1100 | 1010 ---- 1110
So the expression 12 | 10
has the value 14.
Finally, ^
computes the XOR operation, which yields 1 if either operand is 1, but not both.
1100 ^ 1010 ---- 0110
So the expression 12 ^ 10
has the value 6.
Most commonly, &
is used to clear a set of bits from a bit vector, |
is used to set bits, and ^
is used to flip, or “toggle” bits. Here are the details:
Clearing bits: For any value \( x \), \( x\ \& \ 0 \) is 0, and \( x\ \& \ 1 \) is \( x \). So if you AND a vector with 3, it selects only the two rightmost bits, and sets the rest to 0.
xxxx & 0011 ---- 00xx
In this context, the value 3 is called a “mask” because it selects some bits and masks the rest.
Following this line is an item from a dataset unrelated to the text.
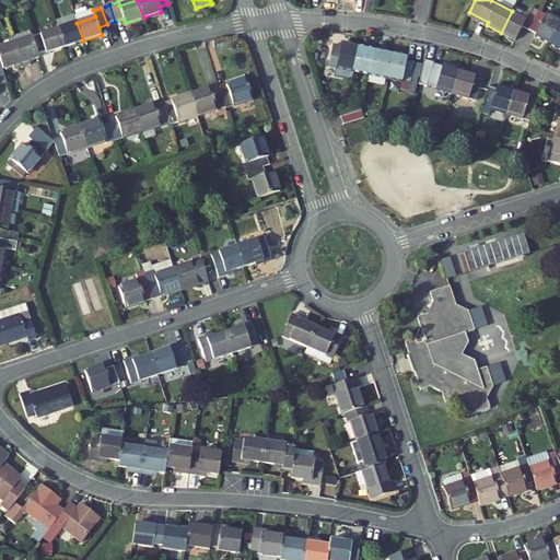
[(512,11),(501,33),(515,41),(523,26),(531,31),(540,11),(533,8),(527,19),(512,11)]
Setting bits: Similarly, for any \( x \), \( x\ | \ 0 \) is \( x \), and \( x\ | \ 1 \) is 1. So if you OR a vector with 3, it sets the rightmost bits, and leaves the rest alone:
xxxx | 0011 ---- xx11
Toggling bits: Finally, if you XOR a vector with 3, it flips the rightmost bits and leaves the rest alone. As an exercise, see if you can compute the two’s complement of 12 using ^
. Hint: what’s the two’s complement representation of -1?
C also provides shift operators, <<
and >>
, which shift bits left and right. Each left shift doubles a number, so 5 << 1
is 10, and 5 << 2
is 20. Each right shift divides by two (rounding down), so 5 >> 1
is 2 and 2 >> 1
is 1.